FreeBee Data will come in two varieties, the first of which is the aforementioned 360 plan. That offering allows the content provider, like a news service, sponsor some or all of the mobile data used to access that content. The second program, launching Jan. 25, allows for content providers to pay for specific taps, such as on a promotional video or app download. Brands already signed up to participate in the pay-per-tap trial include Hearst Magazines, AOL and Gameday.

Colton Hillier, vice president for consumer products at Verizon, pointed out how FreeBee Data is a game changer in marketing.
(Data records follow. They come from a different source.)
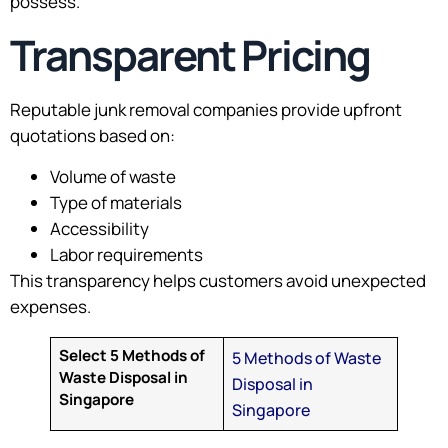
possess.
Transparent Pricing
Reputable junk removal companies provide upfront
quotations based on:
Volume of waste
Type of materials
Accessibility
Labor requirements
This transparency helps customers avoid unexpected
expenses.
Select 5 Methods of
5 Methods of Waste
Waste Disposal in
Disposal in
Singapore
Singapore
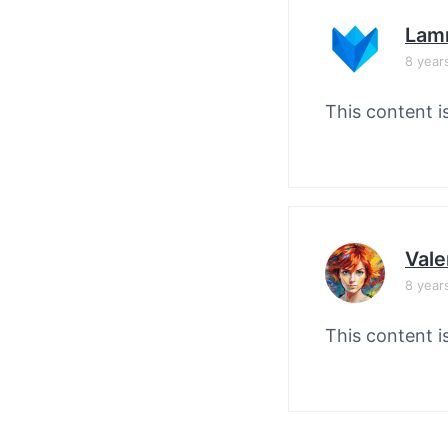
Lam
8 year
This content i
Vale
8 year
This content i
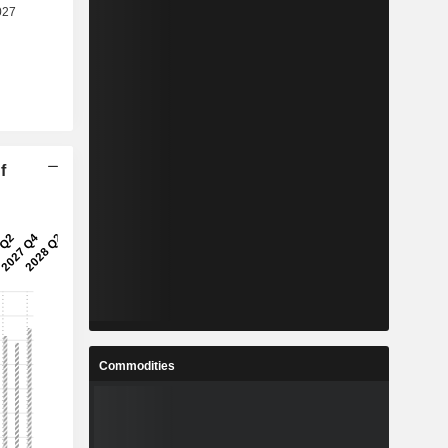
f
Commodities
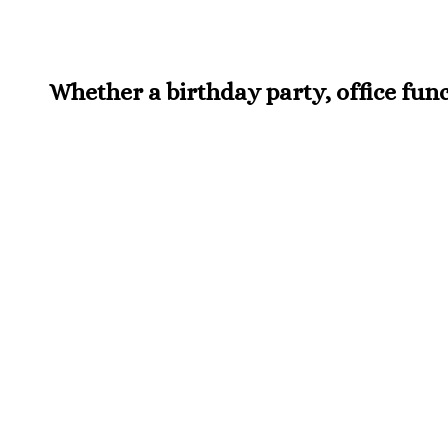
Whether a birthday party, office funct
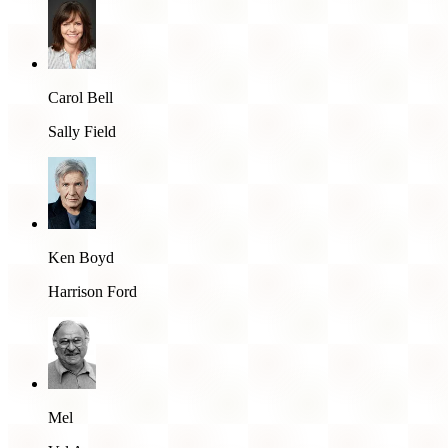
Carol Bell
Sally Field
Ken Boyd
Harrison Ford
Mel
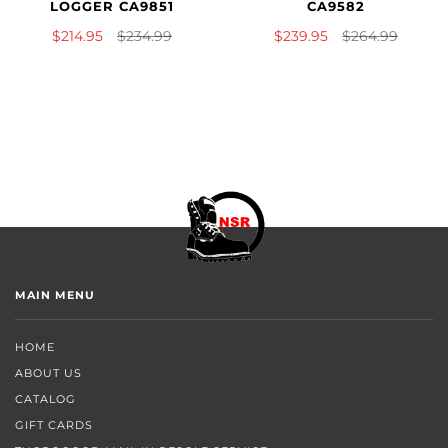
LOGGER CA9851
CA9582
$214.95
$234.99
$239.95
$264.99
MAIN MENU
HOME
ABOUT US
CATALOG
GIFT CARDS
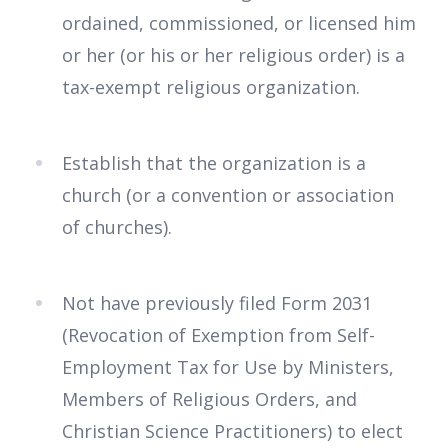
ordained, commissioned, or licensed him
or her (or his or her religious order) is a
tax-exempt religious organization.
Establish that the organization is a
church (or a convention or association
of churches).
Not have previously filed Form 2031
(Revocation of Exemption from Self-
Employment Tax for Use by Ministers,
Members of Religious Orders, and
Christian Science Practitioners) to elect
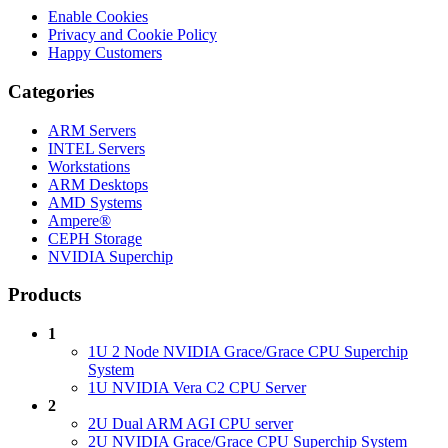
Enable Cookies
Privacy and Cookie Policy
Happy Customers
Categories
ARM Servers
INTEL Servers
Workstations
ARM Desktops
AMD Systems
Ampere®
CEPH Storage
NVIDIA Superchip
Products
1
1U 2 Node NVIDIA Grace/Grace CPU Superchip
System
1U NVIDIA Vera C2 CPU Server
2
2U Dual ARM AGI CPU server
2U NVIDIA Grace/Grace CPU Superchip System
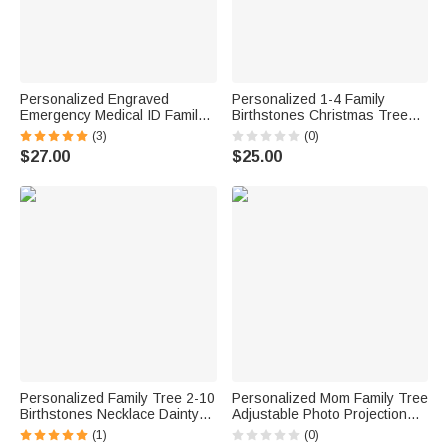
Personalized Engraved
Personalized 1-4 Family
Emergency Medical ID Family
Birthstones Christmas Tree
Tree Stainless Steel Necklace
Necklace Dainty Jewelry
(3)
(0)
for Women Men Grandparents
Christmas Anniversary Gift for
$27.00
$25.00
Jewelry
Mom Grandma
Personalized Family Tree 2-10
Personalized Mom Family Tree
Birthstones Necklace Dainty
Adjustable Photo Projection
Jewelry Birthday Anniversary
Necklace Anniversary Birthday
(1)
(0)
Gift for Women
Gift for Women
With 1 in 3 Americans now watching videos on their smartphone, and another 100 million on tablets, the business case for mobile is clear. In today’s digital economy, FreeBee Data is a departure from the one size fits all approach to marketing. The opportunity to add value and utility to consumers’ everyday experiences will fundamentally transform how brands and businesses connect with their customers.

In the initial phases of testing, Verizon will only be working with a few partners, but it plans on expanding rapidly. AT&T has been working on a similar product for a couple of years, but its own offering only has six sponsored data providers.

This sounds like a terrific idea, but I imagine smaller companies, unable to pick up the tab for data use, will cry out that it interferes with the notion of net neutrality. Hopefully, those arguments could be easily quashed by the argument that who pays for data is a billing issue, not a matter of giving one service’s traffic priority over another’s.